Sunday, January 22, 2012

Funny happenings in the country of the rising sun

So I’ve been trying to remember all of the funny things that have happened on our little excursion here in Japan so I could share some of them with you. I really am not familiar at all with Japan and was going on this trip purely because I haven’t been here before and I like to experience other cultures. Well, right from the get-go our group of Taiwan English teachers realized that we had picked up some bad habits whilst being in Taiwan. We’ve been whistled down a couple of times by policemen when we’ve crossed the road when there were no cars coming but not when the crosswalk said walk. All of us (even me!) have accidentally said our little “xiexie”s and our “buhaoyisi”s realizing immediately afterwards that we were speaking the wrong foreign language. I think the funniest moment of Taiwan faux-pas was when we were going to take a bus to the Imperial Palace. In Taiwan when a bus stops that is where you load so if it stops a long ways off because there are many buses already stopped you have to race to the place where it is unloading so that you can get on before it takes off again. So when the bus that we needed stopped a little before the bus stop because there was a bus that hadn’t left the loading place yet all of our party started to quickly move in the general direction of the bus which immediately drew stares of bewilderment from the long line of Japanese people waiting patiently at the loading area. That kind of stopped us in our tracks and embarrassingly we realized that the bus would probably be nicer than the buses in Taiwan and actually pick up passengers at the designated bus stop area. Japanese people apparently do things by the rule book.

In the hostel we were staying at there was another very unique experience that I found fascinating. I kind of am a fan of hostels now. They are such an interesting atmosphere of different cultures, ages and travelers that are put in a space without much room and privacy and yet have an immediate camaraderie that you just can’t get anywhere else. We met three girls who were staying there from Taiwan who were thrilled to meet Americans who were teaching in Taiwan. I also met some guys from America there working for their vacation (they were studying in Mainland China) and also a group of vacation workers from Australia. I think the Australian accent is pretty much the most attractive accent out there. I was talking to an Australian while doing laundry and I swear I could have made out with her on the spot! The most interesting guy I met was a dude from Turkey. Who would have thought you would meet a guy in Japan from Turkey? He spoke the language pretty easily it seems and he was a pretty interesting fellow. We talked a lot about how I don’t know much about that part of the world and how that was a shame and he told me about how where he lives there really wasn’t much hostility towards America at all as far as he could tell.

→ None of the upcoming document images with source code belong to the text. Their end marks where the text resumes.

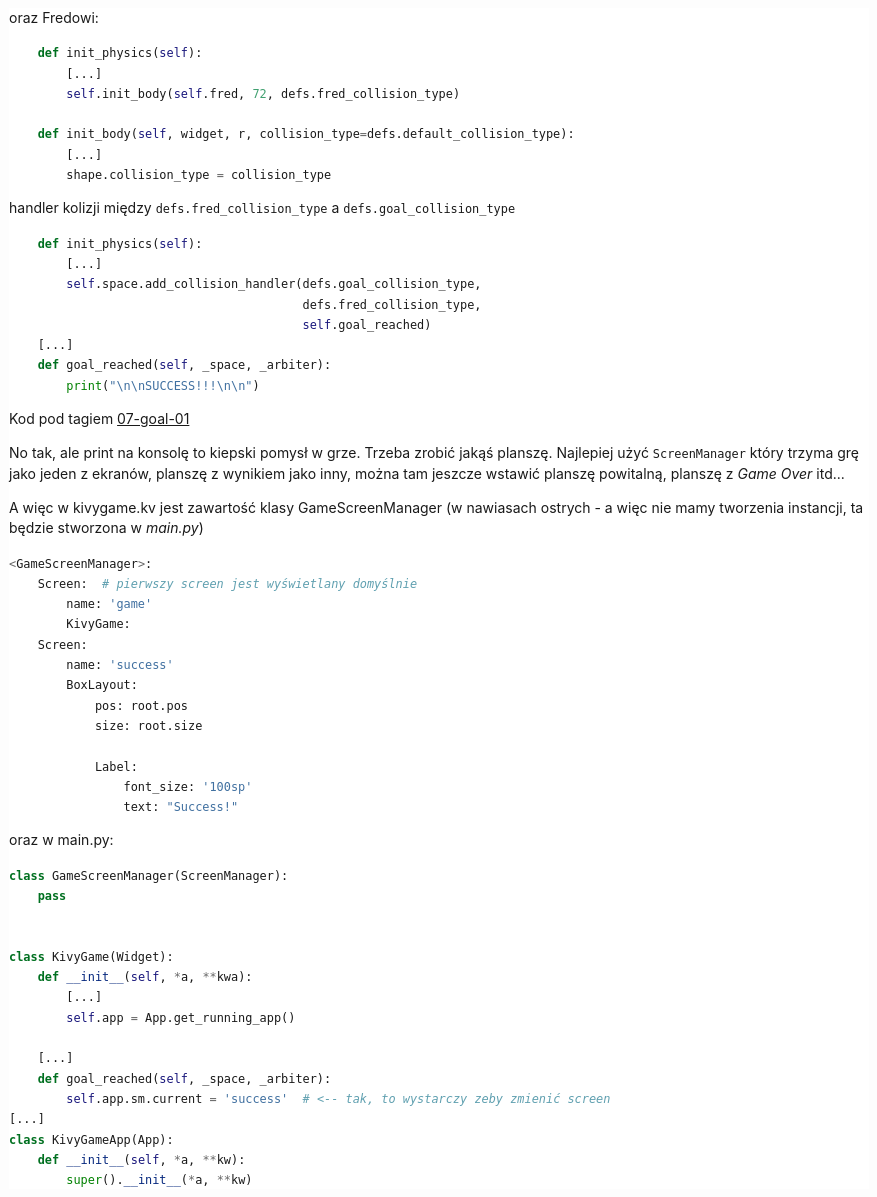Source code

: oraz Fredowi:

```python
    def init_physics(self):
        [...]
        self.init_body(self.fred, 72, defs.fred_collision_type)

    def init_body(self, widget, r, collision_type=defs.default_collision_type):
        [...]
        shape.collision_type = collision_type
```

handler kolizji między `defs.fred_collision_type` a `defs.goal_collision_type`

```python
    def init_physics(self):
        [...]
        self.space.add_collision_handler(defs.goal_collision_type,
                                         defs.fred_collision_type,
                                         self.goal_reached)
    [...]
    def goal_reached(self, _space, _arbiter):
        print("\n\nSUCCESS!!!\n\n")
```

Kod pod tagiem [07-goal-01](https://gitlab.com/mahomahomaho/pycon-kivygame/tree/07-goal-01)

No tak, ale print na konsolę to kiepski pomysł w grze. Trzeba zrobić jakąś planszę. Najlepiej użyć `ScreenManager` który trzyma grę jako jeden z ekranów, planszę z wynikiem jako inny, można tam jeszcze wstawić planszę powitalną, planszę z _Game Over_ itd...

A więc w kivygame.kv jest zawartość klasy GameScreenManager (w nawiasach ostrych - a więc nie mamy tworzenia instancji, ta będzie stworzona w _main.py_)

```python
<GameScreenManager>:
    Screen:  # pierwszy screen jest wyświetlany domyślnie
        name: 'game'
        KivyGame:
    Screen:
        name: 'success'
        BoxLayout:
            pos: root.pos
            size: root.size

            Label:
                font_size: '100sp'
                text: "Success!"
```

oraz w main.py:

```python
class GameScreenManager(ScreenManager):
    pass


class KivyGame(Widget):
    def __init__(self, *a, **kwa):
        [...]
        self.app = App.get_running_app()

    [...]
    def goal_reached(self, _space, _arbiter):
        self.app.sm.current = 'success'  # <-- tak, to wystarczy zeby zmienić screen
[...]
class KivyGameApp(App):
    def __init__(self, *a, **kw):
        super().__init__(*a, **kw)
```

I found that heartening, but also depressing that the media paints such a bias and untrue picture of the middle-east.

All in all I have really enjoyed being here in Japan. It has been a very liberating and fascinating trip. The culture here is so much like Taiwan, and yet it also has its own little corner in the world and really is its own entity. I would really like to come back to Kyoto to visit again. There was so much that we didn’t get to see. Maybe someday.